STOCKHOLM, Sweden (AP) - Hundreds of people packed a Stockholm church on Sunday for a memorial service on the second anniversary of the murder of Foreign Minister Anna Lindh.
Bo Holmberg, Lindh's husband, and Social Democratic Party secretary Marita Ulvskog laid a wreath of roses at her grave - already covered with hundreds of flowers - at the Katarina Church cemetery after the service.
Lindh, a 46-year-old who was widely seen as Sweden's next prime minister, was attacked as she shopped unguarded with a friend on Sept. 10, 2003. Her attacker, Mijailo Mijailovic, stabbed her at least seven times in the stomach, chest and arm. She died at a hospital the next morning.
"It's important that we remember Anna Lindh," Prime Minister Goran Persson wrote in a column Sunday in the tabloid Aftonbladet. "When I'm travelling and representing Sweden abroad, I'm constantly reminded of Anna. I meet her friends and talk about the issues she stood up for."

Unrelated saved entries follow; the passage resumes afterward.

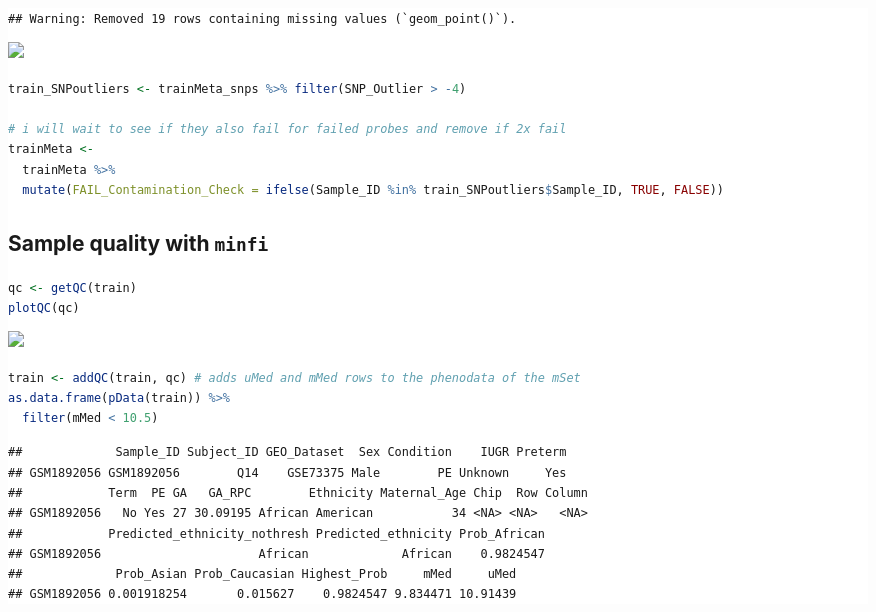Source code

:     ## Warning: Removed 19 rows containing missing values (`geom_point()`).

![](00_Training_files/figure-markdown_github/unnamed-chunk-6-1.png)

``` r
train_SNPoutliers <- trainMeta_snps %>% filter(SNP_Outlier > -4)

# i will wait to see if they also fail for failed probes and remove if 2x fail
trainMeta <- 
  trainMeta %>%
  mutate(FAIL_Contamination_Check = ifelse(Sample_ID %in% train_SNPoutliers$Sample_ID, TRUE, FALSE))
```

## Sample quality with `minfi`

``` r
qc <- getQC(train)
plotQC(qc) 
```

![](00_Training_files/figure-markdown_github/unnamed-chunk-7-1.png)

``` r
train <- addQC(train, qc) # adds uMed and mMed rows to the phenodata of the mSet
as.data.frame(pData(train)) %>%
  filter(mMed < 10.5) 
```

    ##             Sample_ID Subject_ID GEO_Dataset  Sex Condition    IUGR Preterm
    ## GSM1892056 GSM1892056        Q14    GSE73375 Male        PE Unknown     Yes
    ##            Term  PE GA   GA_RPC        Ethnicity Maternal_Age Chip  Row Column
    ## GSM1892056   No Yes 27 30.09195 African American           34 <NA> <NA>   <NA>
    ##            Predicted_ethnicity_nothresh Predicted_ethnicity Prob_African
    ## GSM1892056                      African             African    0.9824547
    ##             Prob_Asian Prob_Caucasian Highest_Prob     mMed     uMed
    ## GSM1892056 0.001918254       0.015627    0.9824547 9.834471 10.91439
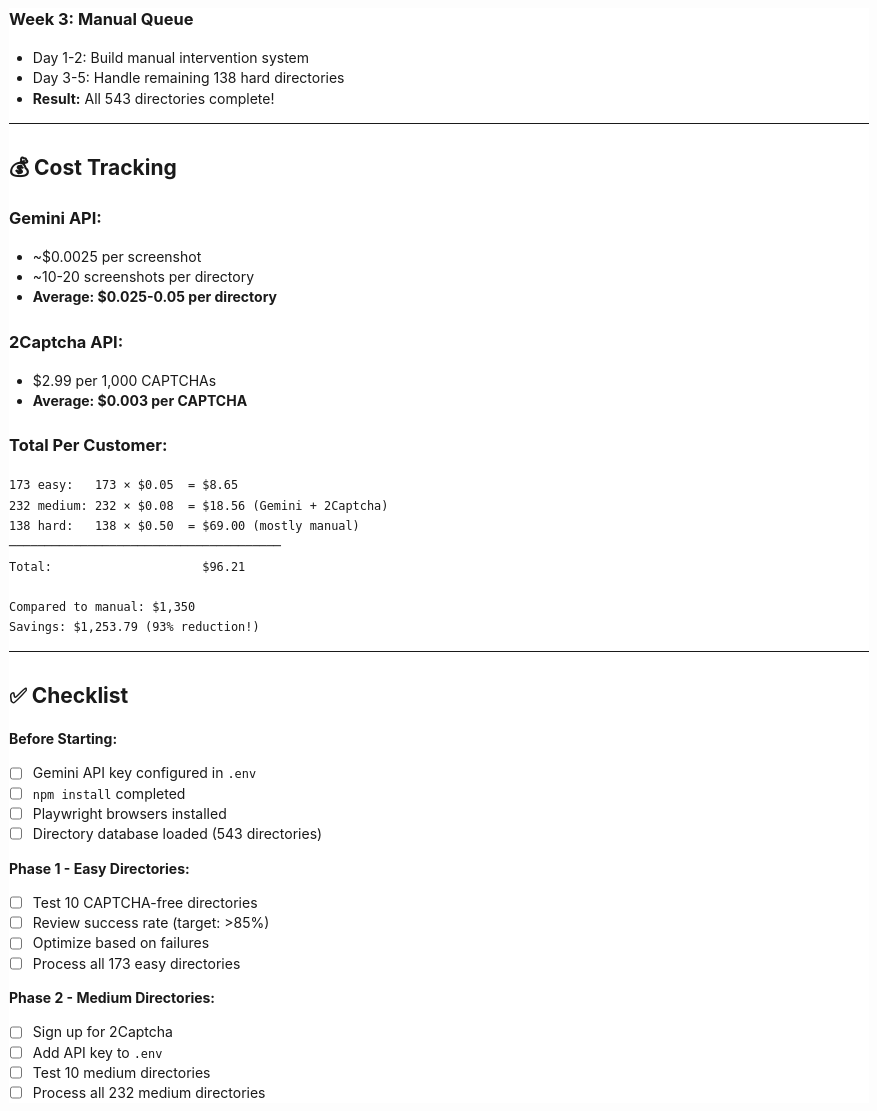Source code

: ### **Week 3: Manual Queue**
- Day 1-2: Build manual intervention system
- Day 3-5: Handle remaining 138 hard directories
- **Result:** All 543 directories complete!

---

## 💰 **Cost Tracking**

### **Gemini API:**
- ~$0.0025 per screenshot
- ~10-20 screenshots per directory
- **Average: $0.025-0.05 per directory**

### **2Captcha API:**
- $2.99 per 1,000 CAPTCHAs
- **Average: $0.003 per CAPTCHA**

### **Total Per Customer:**
```
173 easy:   173 × $0.05  = $8.65
232 medium: 232 × $0.08  = $18.56 (Gemini + 2Captcha)
138 hard:   138 × $0.50  = $69.00 (mostly manual)
──────────────────────────────────────
Total:                     $96.21

Compared to manual: $1,350
Savings: $1,253.79 (93% reduction!)
```

---

## ✅ **Checklist**

**Before Starting:**
- [ ] Gemini API key configured in `.env`
- [ ] `npm install` completed
- [ ] Playwright browsers installed
- [ ] Directory database loaded (543 directories)

**Phase 1 - Easy Directories:**
- [ ] Test 10 CAPTCHA-free directories
- [ ] Review success rate (target: >85%)
- [ ] Optimize based on failures
- [ ] Process all 173 easy directories

**Phase 2 - Medium Directories:**
- [ ] Sign up for 2Captcha
- [ ] Add API key to `.env`
- [ ] Test 10 medium directories
- [ ] Process all 232 medium directories
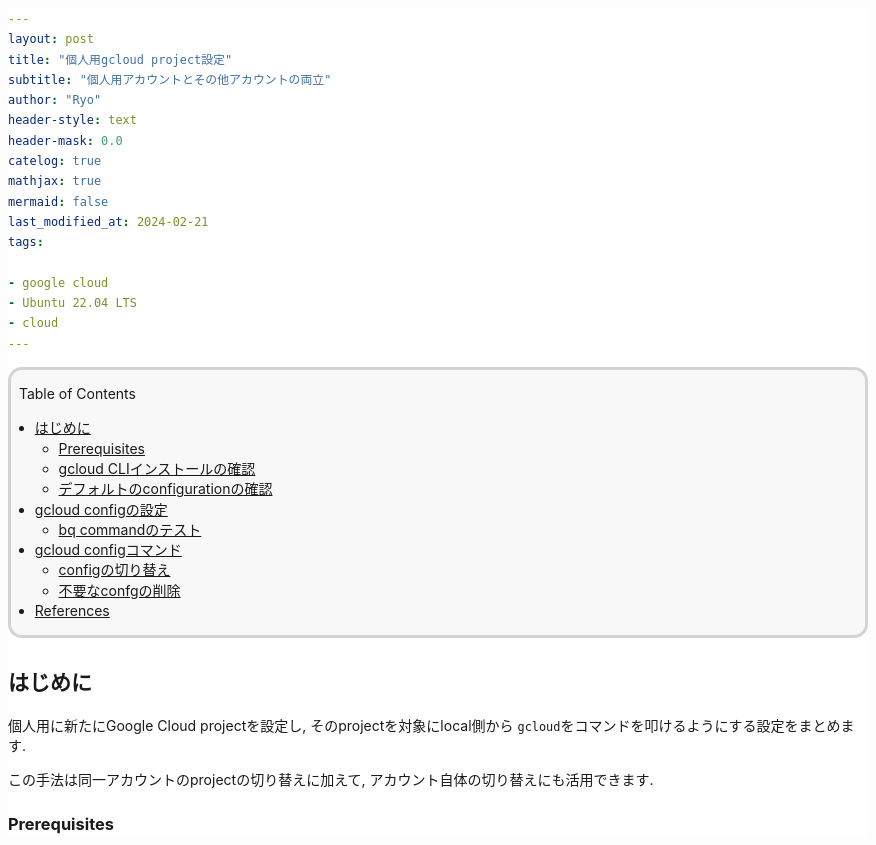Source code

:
 ```yaml
---
layout: post
title: "個人用gcloud project設定"
subtitle: "個人用アカウントとその他アカウントの両立"
author: "Ryo"
header-style: text
header-mask: 0.0
catelog: true
mathjax: true
mermaid: false
last_modified_at: 2024-02-21
tags:

- google cloud
- Ubuntu 22.04 LTS
- cloud
---
```


<div style='border-radius: 1em; border-style:solid; border-color:#D3D3D3; background-color:#F8F8F8'>

<p class="h4">&nbsp;&nbsp;Table of Contents</p>




- [はじめに](#%E3%81%AF%E3%81%98%E3%82%81%E3%81%AB)
  - [Prerequisites](#prerequisites)
  - [gcloud CLIインストールの確認](#gcloud-cli%E3%82%A4%E3%83%B3%E3%82%B9%E3%83%88%E3%83%BC%E3%83%AB%E3%81%AE%E7%A2%BA%E8%AA%8D)
  - [デフォルトのconfigurationの確認](#%E3%83%87%E3%83%95%E3%82%A9%E3%83%AB%E3%83%88%E3%81%AEconfiguration%E3%81%AE%E7%A2%BA%E8%AA%8D)
- [gcloud configの設定](#gcloud-config%E3%81%AE%E8%A8%AD%E5%AE%9A)
  - [bq commandのテスト](#bq-command%E3%81%AE%E3%83%86%E3%82%B9%E3%83%88)
- [gcloud configコマンド](#gcloud-config%E3%82%B3%E3%83%9E%E3%83%B3%E3%83%89)
  - [configの切り替え](#config%E3%81%AE%E5%88%87%E3%82%8A%E6%9B%BF%E3%81%88)
  - [不要なconfgの削除](#%E4%B8%8D%E8%A6%81%E3%81%AAconfg%E3%81%AE%E5%89%8A%E9%99%A4)
- [References](#references)




</div>

## はじめに

個人用に新たにGoogle Cloud projectを設定し, そのprojectを対象にlocal側から
`gcloud`をコマンドを叩けるようにする設定をまとめます.

この手法は同一アカウントのprojectの切り替えに加えて, アカウント自体の切り替えにも活用できます.


### Prerequisites
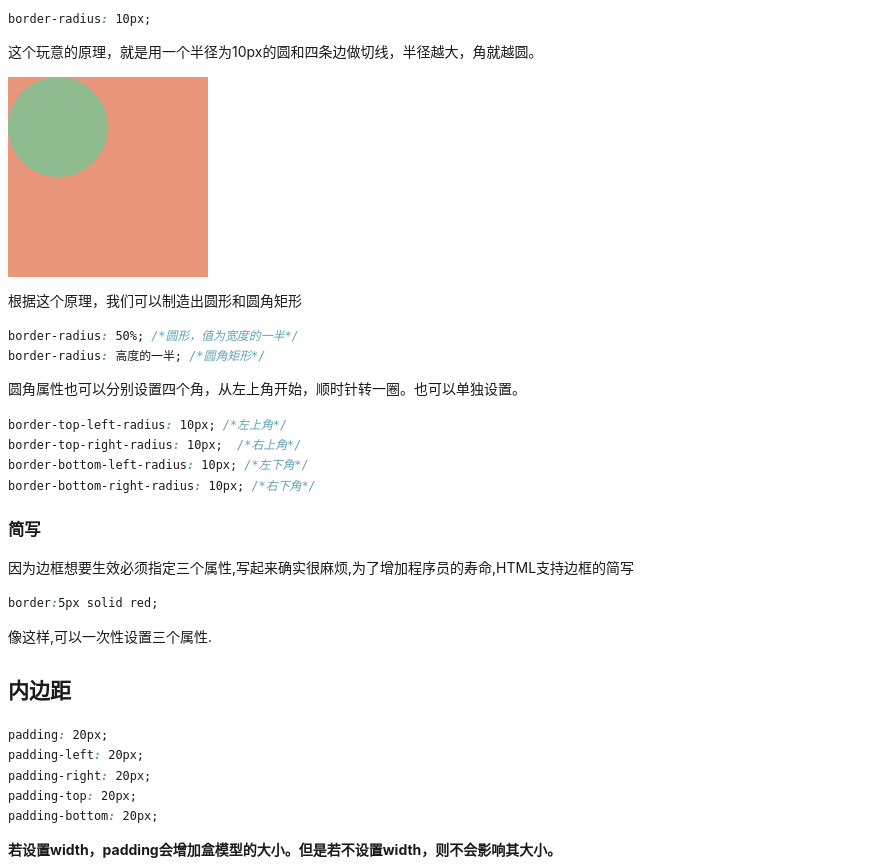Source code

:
 ```css
border-radius: 10px;
```

这个玩意的原理，就是用一个半径为10px的圆和四条边做切线，半径越大，角就越圆。



  <div style="width: 200px;
  height: 200px;
  background-color: darksalmon;">
  <div style="  width: 100px; height: 100px;
  background-color: darkseagreen;
  border-radius: 50%;">
  </div></div>



根据这个原理，我们可以制造出圆形和圆角矩形

```css
border-radius: 50%; /*圆形，值为宽度的一半*/
border-radius: 高度的一半; /*圆角矩形*/
```



圆角属性也可以分别设置四个角，从左上角开始，顺时针转一圈。也可以单独设置。

```css
border-top-left-radius: 10px; /*左上角*/ 
border-top-right-radius: 10px;  /*右上角*/
border-bottom-left-radius: 10px; /*左下角*/
border-bottom-right-radius: 10px; /*右下角*/
```



### 简写

因为边框想要生效必须指定三个属性,写起来确实很麻烦,为了增加程序员的寿命,HTML支持边框的简写

```css
border:5px solid red;
```

像这样,可以一次性设置三个属性.

## 内边距

```css
padding: 20px;
padding-left: 20px;
padding-right: 20px;
padding-top: 20px;
padding-bottom: 20px;
```



**若设置width，padding会增加盒模型的大小。但是若不设置width，则不会影响其大小。**
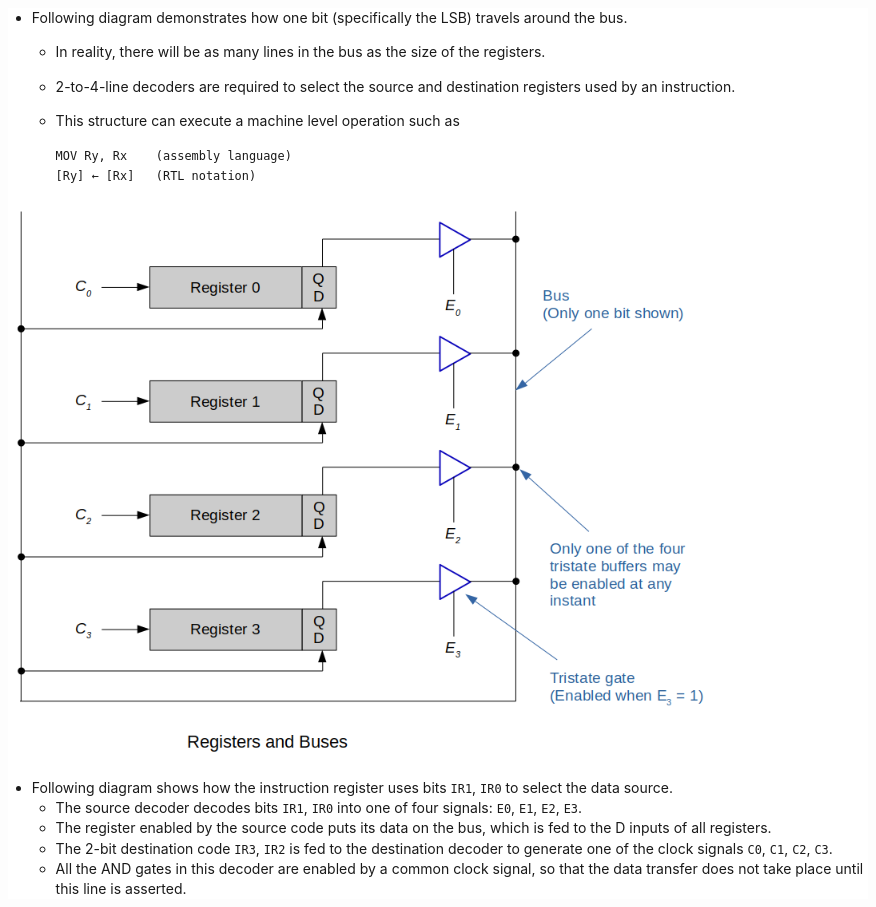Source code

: * Following diagram demonstrates how one bit (specifically the LSB) travels around the bus.

    - In reality, there will be as many lines in the bus as the size of the registers.

    - 2-to-4-line decoders are required to select the source and destination registers used by an instruction.

    - This structure can execute a machine level operation such as 

      ```plain
      MOV Ry, Rx    (assembly language)
      [Ry] ← [Rx]   (RTL notation)
      ```



<img src="./img/registers-and-buses.png" alt="registers-and-buses" width="700">



* Following diagram shows how the instruction register uses bits `IR1`, `IR0` to select the data source.
    - The source decoder decodes bits `IR1`, `IR0` into one of four signals: `E0`, `E1`, `E2`, `E3`.
    - The register enabled by the source code puts its data on the bus, which is fed to the D inputs of all registers.
    - The 2-bit destination code `IR3`, `IR2` is fed to the destination decoder to generate one of the clock signals `C0`, `C1`, `C2`, `C3`.
    - All the AND gates in this decoder are enabled by a common clock signal, so that the data transfer does not take place until this line is asserted.
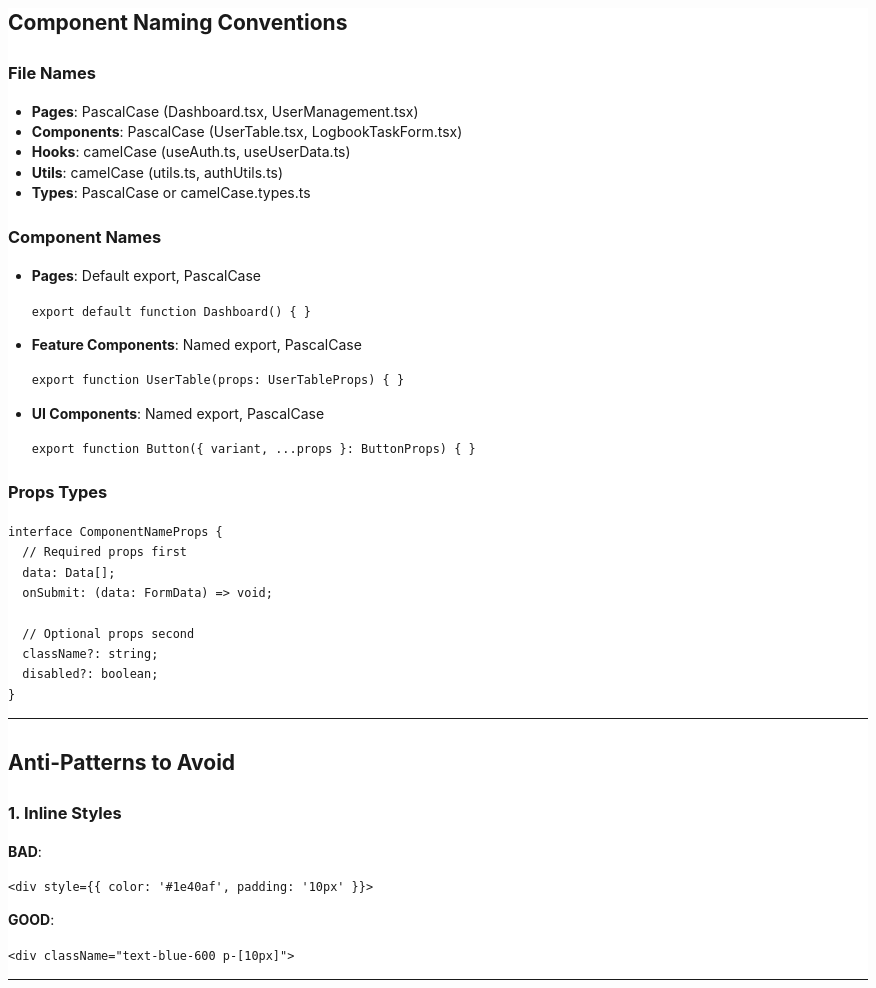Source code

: 
## Component Naming Conventions

### File Names
- **Pages**: PascalCase (Dashboard.tsx, UserManagement.tsx)
- **Components**: PascalCase (UserTable.tsx, LogbookTaskForm.tsx)
- **Hooks**: camelCase (useAuth.ts, useUserData.ts)
- **Utils**: camelCase (utils.ts, authUtils.ts)
- **Types**: PascalCase or camelCase.types.ts

### Component Names
- **Pages**: Default export, PascalCase
  ```tsx
  export default function Dashboard() { }
  ```

- **Feature Components**: Named export, PascalCase
  ```tsx
  export function UserTable(props: UserTableProps) { }
  ```

- **UI Components**: Named export, PascalCase
  ```tsx
  export function Button({ variant, ...props }: ButtonProps) { }
  ```

### Props Types
```tsx
interface ComponentNameProps {
  // Required props first
  data: Data[];
  onSubmit: (data: FormData) => void;

  // Optional props second
  className?: string;
  disabled?: boolean;
}
```

---

## Anti-Patterns to Avoid

### 1. Inline Styles
**BAD**:
```tsx
<div style={{ color: '#1e40af', padding: '10px' }}>
```

**GOOD**:
```tsx
<div className="text-blue-600 p-[10px]">
```

---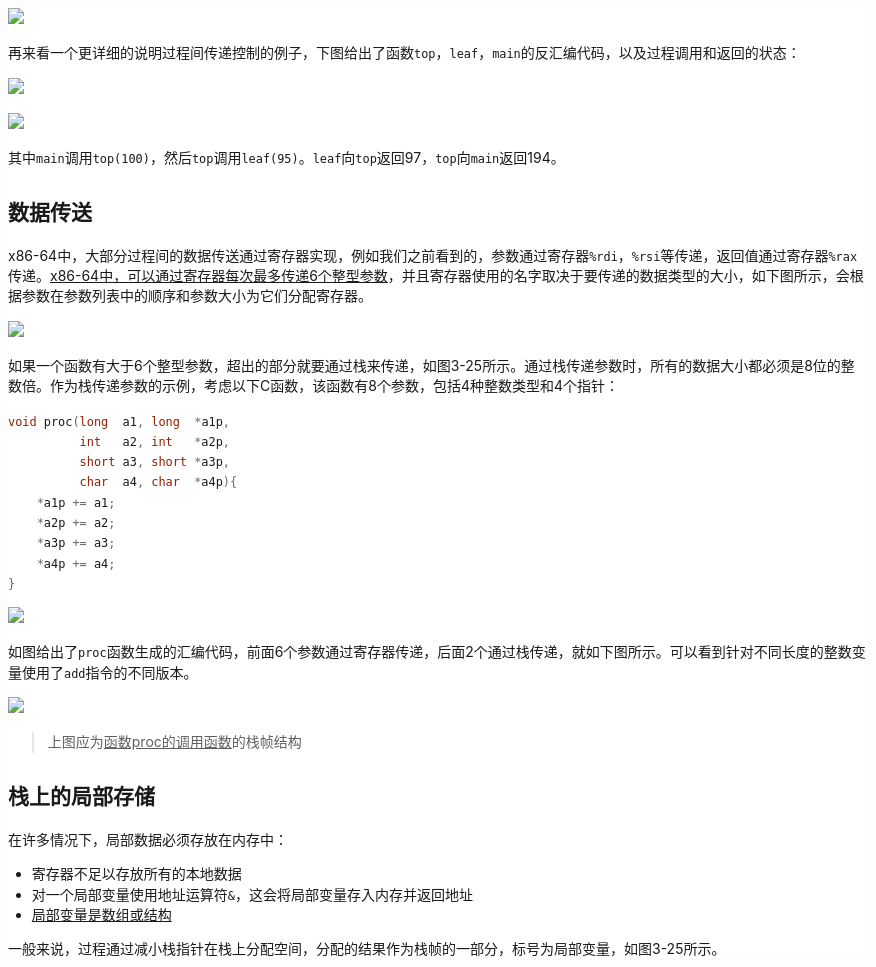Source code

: ![](https://raw.githubusercontent.com/xyxxxxx/image/master/vfbnufiojbgnjkotn14asd.PNG)



再来看一个更详细的说明过程间传递控制的例子，下图给出了函数`top`，`leaf`，`main`的反汇编代码，以及过程调用和返回的状态：

![](https://raw.githubusercontent.com/xyxxxxx/image/master/xcvzmjioktn242jkngfw.PNG)

![](https://raw.githubusercontent.com/xyxxxxx/image/master/cxvjnuoi24ntyuio45.PNG)

其中`main`调用`top(100)`，然后`top`调用`leaf(95)`。`leaf`向`top`返回97，`top`向`main`返回194。



## 数据传送

x86-64中，大部分过程间的数据传送通过寄存器实现，例如我们之前看到的，参数通过寄存器`%rdi`，`%rsi`等传递，返回值通过寄存器`%rax`传递。<u>x86-64中，可以通过寄存器每次最多传递6个整型参数</u>，并且寄存器使用的名字取决于要传递的数据类型的大小，如下图所示，会根据参数在参数列表中的顺序和参数大小为它们分配寄存器。

![](https://raw.githubusercontent.com/xyxxxxx/image/master/gvnjo2n45tjkgqgergr.PNG)

如果一个函数有大于6个整型参数，超出的部分就要通过栈来传递，如图3-25所示。通过栈传递参数时，所有的数据大小都必须是8位的整数倍。作为栈传递参数的示例，考虑以下C函数，该函数有8个参数，包括4种整数类型和4个指针：

```c
void proc(long  a1, long  *a1p,
          int   a2, int   *a2p,
          short a3, short *a3p,
          char  a4, char  *a4p){
    *a1p += a1;
    *a2p += a2;
    *a3p += a3;
    *a4p += a4;
}
```

![](https://raw.githubusercontent.com/xyxxxxx/image/master/juty8290gjkrfghrqef.PNG)

如图给出了`proc`函数生成的汇编代码，前面6个参数通过寄存器传递，后面2个通过栈传递，就如下图所示。可以看到针对不同长度的整数变量使用了`add`指令的不同版本。

![](https://raw.githubusercontent.com/xyxxxxx/image/master/cvmnjk245nhtuij142.PNG)

> 上图应为<u>函数proc的调用函数</u>的栈帧结构



## 栈上的局部存储

在许多情况下，局部数据必须存放在内存中：

+ 寄存器不足以存放所有的本地数据
+ 对一个局部变量使用地址运算符`&`，这会将局部变量存入内存并返回地址
+ <u>局部变量是数组或结构</u>

一般来说，过程通过减小栈指针在栈上分配空间，分配的结果作为栈帧的一部分，标号为局部变量，如图3-25所示。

To honour her memory, the Anna Lindh Memorial Fund and a Swedish theatre group on Sunday held seminars in 10 cities on human trafficking - an evil Lindh combatted.
Mijailovic has been serving a life sentence since December, but will be moved from a high-security prison to a psychiatric clinic, prison officials said Friday.
He confessed to the stabbing, saying it was an impulse attack ordered by voices in his head, but insisted he didn't mean to kill Lindh.
In December, the Supreme Court sentenced him to life imprisonment, overturning a ruling by a lower court that had sentenced him to psychiatric care.
Mijailovic, a citizen of Serbia and Montenegro who renounced his Swedish citizenship last year, has requested to serve his prison sentence in the Balkan country.